Lancashire Holdings sees GWP tumble

Third quarter results are in – and though premiums are down, losses have been cut

Lancashire Holdings sees GWP tumble

Insurance News

By Paul Lucas

The third quarter of 2018 proved to be something of a mixed bag for Lancashire Holdings.

The insurance group saw its GWP fall in the three months ending September 30 to £115.2 million – a drop from the same period last year, which stood at £143 million. Net written premiums also fell, down from £106.1 million to £86.3 million.

Yet despite those falls it certainly wasn’t all bad news – because the firm’s losses were dramatically cut year-on-year. In 2017 it was hit with a loss of £139 million over the period. By comparison this time around, its losses were reduced to just £24.6 million.

So, what has been the difference maker?

“The third quarter of 2018 was at least as active as 2017 in terms of the number of events to impact the industry. The magnitude of insured loss, however, has been much smaller,” explained Alex Maloney, group CEO. “We have, nonetheless, produced a small loss for the quarter as a result of these events.

“While it’s always disappointing to lose money in any quarter, we remain in positive territory for the year to date. The loss events during the quarter are a well understood part of our business model; we are prepared for such events and they lie within our risk expectations.”

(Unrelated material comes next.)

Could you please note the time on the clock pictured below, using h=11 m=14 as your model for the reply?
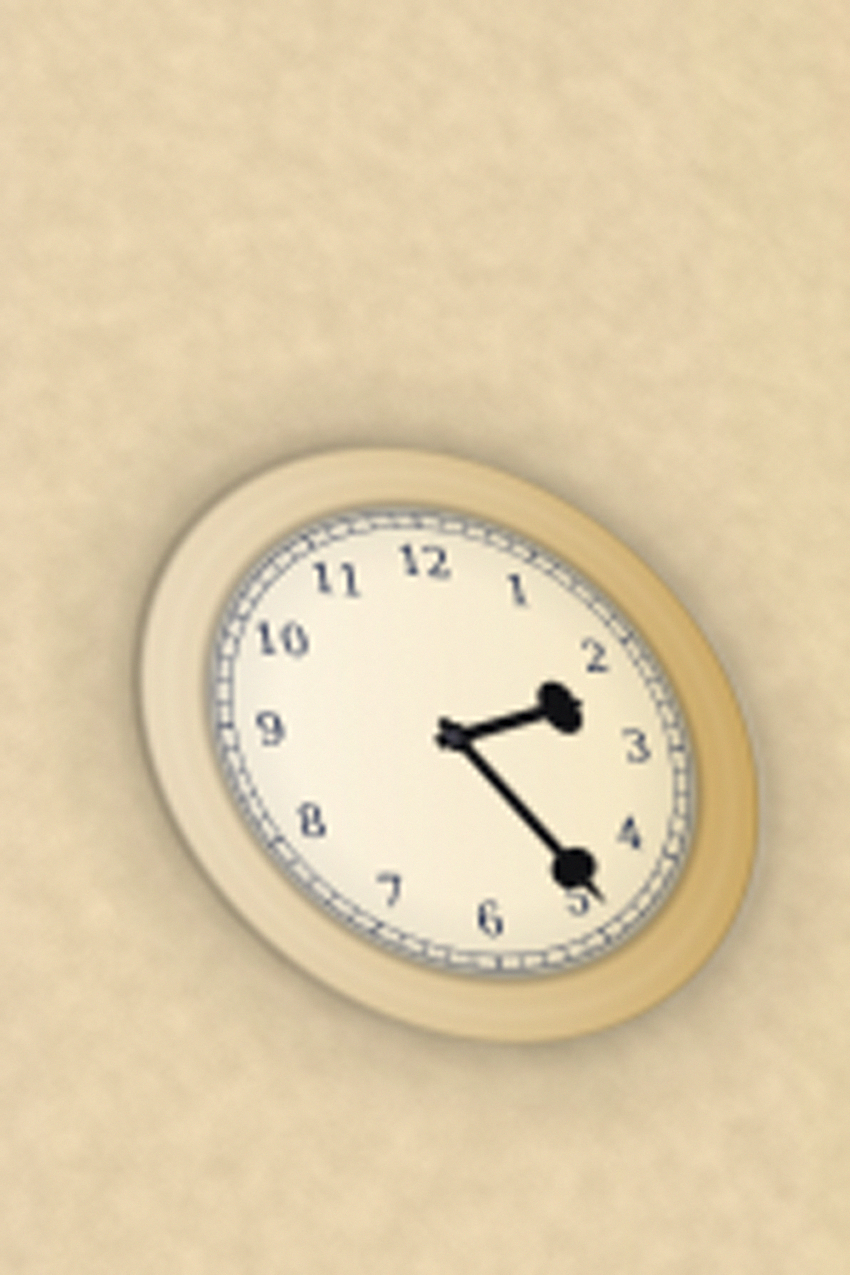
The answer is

Maloney expressed his confidence in where the business is heading, particularly as others withdraw from what are seen as non-profitable lines of business.

“We are well positioned to build out our offering by attracting high-calibre underwriters to our team where we see opportunities,” he said. “We have also recently seen Lloyd’s take a tougher stance on the need for market underwriting discipline and for a return to pricing levels which are fundamentally profitable. The group’s philosophy has, for many years, stressed the central importance of disciplined underwriting and we have a record of tailoring our income levels and our exposures accordingly and therefore welcome these actions.

“I believe we will have a growth opportunity in 2019 in our specialty lines. The risk exposures in our property catastrophe lines are likely to remain at similar levels as for 2018, although we remain open to opportunities in these classes too.”